Он рьяно, резко и сильно бьет меня по щеке, по скуле, и от боли, от силы удара я пошатываюсь и ударяюсь головой о стену. От виска к носу, а там ещё одна дорожка, кровь стекает к шее. Противно, хлипко, внутри все пульсирует, словно кто-то точно и четко долбит молотком по затылку.
- Тебе не спасти его, – устало бросает Кирилл.
Он утешительно гладит меня по голове, пока я пытаюсь понять, где я и что со мной происходит. Дезориентированная, я чувствую горячий язык на губах, которых собирает маленькие капли крови, обжигающее, колючее прикосновение. Меня тошнит от этого. В сознании опять проплывают воспоминания о том, как эта скотина швыряла меня в грязь, в блевотину, всё в том подвале, как он тянул ко мне свои мерзкие руки. Его шрам через всю щеку. Его движения во мне, его огромные грязные пальцы внутри меня. Я падаю на колени, одновременно захлебываясь кровью, потому что пытаюсь дышать носом, и кровяные сгустки засасываются в глотку. Меня рвет. Жаль, что мой завтрак сейчас на полу этой каморки. А потом желчь. Кислый привкус во рту, перемешанный с металлическим привкусом крови. Нутро как будто обожгли. По скуле все ещё стекает кровь. Я дрожу от боли, от страха, от отчаяния. Слезы и кровь смешиваются на щеках и стекают вниз, ко рту, от чего меня снова и снова рвет. Руки трясутся, я сейчас выблюю все кишки к чертям.

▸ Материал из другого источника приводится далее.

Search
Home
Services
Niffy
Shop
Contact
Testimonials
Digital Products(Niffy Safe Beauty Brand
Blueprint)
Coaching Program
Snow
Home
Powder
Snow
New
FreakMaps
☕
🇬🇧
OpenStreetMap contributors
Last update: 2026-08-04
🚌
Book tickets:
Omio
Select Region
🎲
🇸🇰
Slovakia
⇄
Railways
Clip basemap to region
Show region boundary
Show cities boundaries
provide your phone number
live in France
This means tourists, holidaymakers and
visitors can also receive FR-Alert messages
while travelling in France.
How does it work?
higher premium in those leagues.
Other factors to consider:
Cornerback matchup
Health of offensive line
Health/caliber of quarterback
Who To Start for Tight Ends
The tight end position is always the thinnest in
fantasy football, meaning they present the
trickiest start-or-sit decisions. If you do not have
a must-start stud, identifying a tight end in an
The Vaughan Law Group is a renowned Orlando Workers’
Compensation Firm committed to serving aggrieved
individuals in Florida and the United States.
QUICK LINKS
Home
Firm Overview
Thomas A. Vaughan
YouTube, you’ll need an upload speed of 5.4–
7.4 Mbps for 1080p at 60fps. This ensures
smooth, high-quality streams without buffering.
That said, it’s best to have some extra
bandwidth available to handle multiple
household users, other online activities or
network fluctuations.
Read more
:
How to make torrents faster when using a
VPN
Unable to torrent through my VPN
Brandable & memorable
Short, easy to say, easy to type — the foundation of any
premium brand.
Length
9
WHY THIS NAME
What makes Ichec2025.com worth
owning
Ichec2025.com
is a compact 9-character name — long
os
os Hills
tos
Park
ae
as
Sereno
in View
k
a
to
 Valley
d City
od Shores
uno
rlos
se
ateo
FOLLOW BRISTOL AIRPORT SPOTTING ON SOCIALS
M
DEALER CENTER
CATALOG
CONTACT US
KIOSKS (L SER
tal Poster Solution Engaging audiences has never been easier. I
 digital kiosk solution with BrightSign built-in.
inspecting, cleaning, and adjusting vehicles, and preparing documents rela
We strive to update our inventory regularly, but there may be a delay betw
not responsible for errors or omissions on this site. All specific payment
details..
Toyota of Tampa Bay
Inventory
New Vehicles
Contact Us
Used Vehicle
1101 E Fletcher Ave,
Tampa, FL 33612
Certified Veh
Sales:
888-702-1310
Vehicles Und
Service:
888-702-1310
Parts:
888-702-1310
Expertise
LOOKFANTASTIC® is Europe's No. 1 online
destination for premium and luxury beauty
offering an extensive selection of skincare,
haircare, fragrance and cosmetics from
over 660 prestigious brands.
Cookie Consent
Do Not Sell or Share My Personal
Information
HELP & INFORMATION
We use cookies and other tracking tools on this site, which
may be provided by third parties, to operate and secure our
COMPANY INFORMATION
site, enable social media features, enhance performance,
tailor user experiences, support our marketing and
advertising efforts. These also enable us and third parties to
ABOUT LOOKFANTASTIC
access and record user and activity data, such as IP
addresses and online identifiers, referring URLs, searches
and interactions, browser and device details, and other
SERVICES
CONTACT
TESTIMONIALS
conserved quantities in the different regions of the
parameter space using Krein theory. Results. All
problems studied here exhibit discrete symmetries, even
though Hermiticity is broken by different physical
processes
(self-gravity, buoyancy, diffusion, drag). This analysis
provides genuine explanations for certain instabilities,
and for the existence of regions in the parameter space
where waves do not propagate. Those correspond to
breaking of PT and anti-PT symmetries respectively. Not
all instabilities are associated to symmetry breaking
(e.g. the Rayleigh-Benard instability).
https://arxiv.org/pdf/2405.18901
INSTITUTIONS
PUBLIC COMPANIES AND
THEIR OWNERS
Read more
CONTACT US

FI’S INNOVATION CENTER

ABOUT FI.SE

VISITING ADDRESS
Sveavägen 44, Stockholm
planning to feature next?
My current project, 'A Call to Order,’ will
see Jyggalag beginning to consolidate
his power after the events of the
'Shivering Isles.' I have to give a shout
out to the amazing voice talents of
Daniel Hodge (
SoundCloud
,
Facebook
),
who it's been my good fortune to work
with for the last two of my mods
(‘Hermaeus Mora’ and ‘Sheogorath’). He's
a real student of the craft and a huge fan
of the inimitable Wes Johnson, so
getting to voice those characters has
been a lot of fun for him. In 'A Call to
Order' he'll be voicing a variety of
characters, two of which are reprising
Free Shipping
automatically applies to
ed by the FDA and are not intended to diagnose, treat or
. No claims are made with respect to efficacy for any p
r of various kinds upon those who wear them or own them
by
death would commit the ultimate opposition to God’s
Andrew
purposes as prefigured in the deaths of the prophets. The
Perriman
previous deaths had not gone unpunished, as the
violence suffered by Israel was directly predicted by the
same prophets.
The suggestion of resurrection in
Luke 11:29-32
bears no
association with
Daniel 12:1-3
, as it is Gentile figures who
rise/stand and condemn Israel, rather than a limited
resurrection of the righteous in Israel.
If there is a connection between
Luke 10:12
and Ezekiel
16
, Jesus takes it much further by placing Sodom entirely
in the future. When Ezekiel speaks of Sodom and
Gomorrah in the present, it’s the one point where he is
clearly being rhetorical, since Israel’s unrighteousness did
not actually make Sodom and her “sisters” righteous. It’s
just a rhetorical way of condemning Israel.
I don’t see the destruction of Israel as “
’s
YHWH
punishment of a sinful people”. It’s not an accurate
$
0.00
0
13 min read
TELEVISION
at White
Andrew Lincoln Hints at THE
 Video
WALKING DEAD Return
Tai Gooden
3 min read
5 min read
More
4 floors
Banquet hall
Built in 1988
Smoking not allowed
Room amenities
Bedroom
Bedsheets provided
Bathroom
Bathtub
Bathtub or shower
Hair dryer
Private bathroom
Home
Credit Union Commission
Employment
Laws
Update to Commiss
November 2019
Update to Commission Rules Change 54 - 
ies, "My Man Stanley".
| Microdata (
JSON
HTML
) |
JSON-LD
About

Сил нет. Когда темные круги перед глазами расходятся, я вижу, что я осталась одна. Наверное, Кирилл не выдержал смотреть на меня такую, не смущенную, не сексуальную, не желанную. Чего же ты не ударил меня снова, гнида? Посмотрел бы, как я тут умираю в собственной желчи, а что такого? Ты же у нас главный извращенец века! Долбанная тварь.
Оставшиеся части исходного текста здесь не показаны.